Your instructions – Reproduce the listing below with "tallest" replaced by "highest", leaving everything else unchanged and omitting the pictures.

Saved entries –
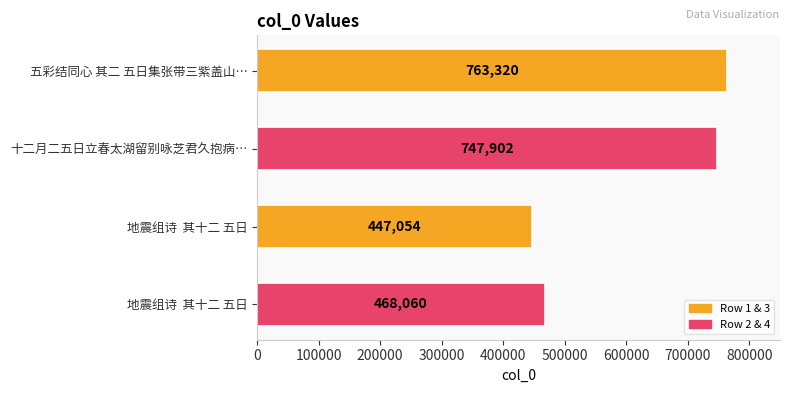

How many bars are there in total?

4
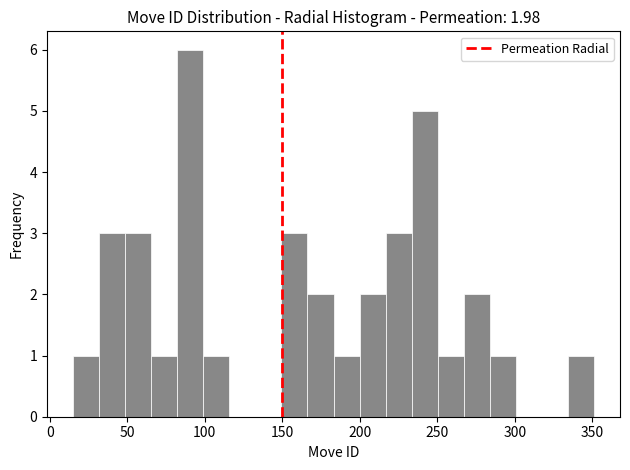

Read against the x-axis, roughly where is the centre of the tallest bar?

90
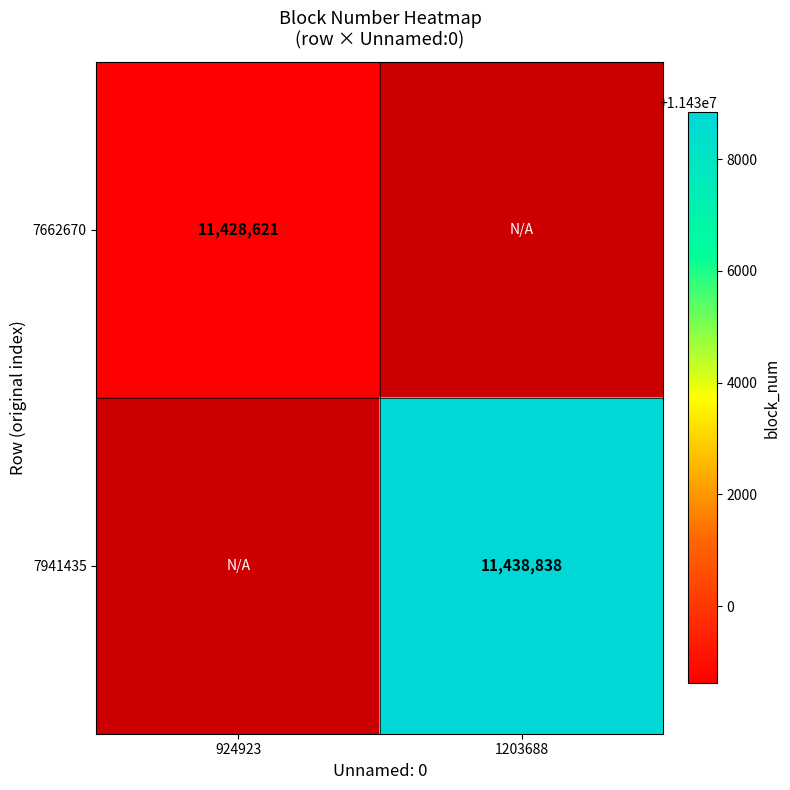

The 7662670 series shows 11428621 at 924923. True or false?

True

Solution to the problem –
How many bars are there in total?

4

Read against the x-axis, roughly where is the centre of the highest bar?

90

The 7662670 series shows 11428621 at 924923. True or false?

True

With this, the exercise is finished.